Not just a teacher

Spanish teacher aims to connect with students’ passion while pursuing her own


Drew Parr, Reporter

She never thought this is where she would be. 28-year-old Jensen Ricke teaches her Spanish students every day, hoping everything will go as planned, even though, this isn’t what she planned.

“So, I’ve always liked helping kids and being able to help people and then when I went to college, I took a Spanish class,” Ricke said. “I really liked it and my professor said, ‘Hey you should major in Spanish’ and I was like ‘I can teach with that,’ and so it wasn’t necessarily something that I always wanted to do but I wanted to do something in the field of helping people and so Spanish kind of led me into teaching.”

Teaching isn’t something that Ricke would have dreamed of doing for her career. She said she always wanted to be a nurse because she loves helping people. Even though that plan fell through, she still wouldn’t think she could be teaching high school.

“I wouldn’t have chosen [high school] if I thought about [teaching] when I was in school,” she said, “I definitely would have said elementary. I never would have thought high school.”

Becoming a teacher takes a lot of work and effort. Ricke says she wasn’t prepared to start her first-class teaching on her own. For her, the first-time teaching in high school “is like being in high school again.” Since she has always been a Bulldog fan she says, it made it a little easier to start fresh. 

“It was definitely hard [being the first time in class alone],” Ricke said. “College can’t prepare you for a classroom full of 30 teenagers, seven times a day.”

Ricke says she likes teaching high school kids because she can relate to them better than elementary school kids. With teaching high school students, it comes with its challenges according to Ricke.

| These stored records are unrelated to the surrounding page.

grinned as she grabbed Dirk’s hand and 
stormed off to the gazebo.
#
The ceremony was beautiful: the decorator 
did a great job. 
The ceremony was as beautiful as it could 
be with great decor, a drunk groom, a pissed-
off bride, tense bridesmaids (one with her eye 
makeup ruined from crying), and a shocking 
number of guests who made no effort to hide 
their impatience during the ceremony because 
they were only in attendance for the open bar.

“Working with teenagers makes it more fun because you can relate to them a lot more,” she says, “but sometimes the attitudes that you get with them or the defiance to not wanting to do any of the work. When we do practice, just having participation it makes it a lot less successful.”

“With all that stress comes reward” and Ricke enjoys the good times with teaching. Even though she is challenged every day, she gets to look at the students that become her favorites and see how she has shaped those students.

“The type of students who struggle at first, but they work really hard [are my favorites],” Ricke said. “Eventually, if they continue doing the work, then they have that a-ha moment and they get it.”

Ricke does more with NAHS than teaching. In her sixth year of teaching, she became the business manager for the athletic department. Ricke says it gives her change and “more opportunity to go to more athletic events” as well as “shows the kids support.”

In recent months, Ricke says dealing with COVID-19 makes teaching “that much harder.” She has to find ways to work around students not always being in class, and not being able to help them with all their learning needs.

“Originally before school started,” Ricke says, “I was nervous students weren’t going to learn anything. It’s really hard to try and get participation while students are ALL virtual and there is the chance that you will never meet some students and that just makes it hard to go by.”

With the challenges of COVID-19 comes the challenges that would happen in her normal class. Ricke says she has many ‘pet peeves’ that get in the way of everyday life—and she says it makes it “a whole lot harder.”

“Cellphones and technology,” she said. “They are definitely the worst things about teaching. And this year it’s impossible to crack down on them so you don’t know if a kid is doing their work or nothing school related at all.”

Overall, Ricke says her goal in teaching is to make an impact on the student’s lives. She says she wants to teach the students Spanish, and learn to appreciate the language, but she also says she wants them to know that they were cared for, and that someone hoped for the best.

”I want them to feel that they were loved and cared about and that they had someone that supported them and cared for them if they ever needed help,” Ricke said. “When they look back in 50years they may not be able to speak Spanish correctly, but when they look back, they say, ‘oh yeah, that teacher cared for me.’”

Teaching at New Albany High School has brought Ricke many close friends she says. April Goforth teaches Spanish alongside of Ricke, and she has become very close with Ricke. Their friendship has not only improved their bond, but also their teaching Goforth says.

“She is extremely creative and comes up with a variety of fun activities that I like to use in class,” Goforth said. “She has been a tremendous help to me throughout my time here at New Albany. She and I have collaborated to create a variety of materials. She is an excellent teacher and dear friend!”

There is way more to teaching than getting the material to the students. Teachers are superheroes for the students, and Ricke demonstrates the work it takes to be a teacher, and to be the person who shapes the minds of students.

“It’s a lot of work! You’re not just a teacher,” she said, “you’re a counselor, a nurse, you’re a mom, you’re a friend, you’re a therapist, you’re a janitor…you are way more than a teacher.”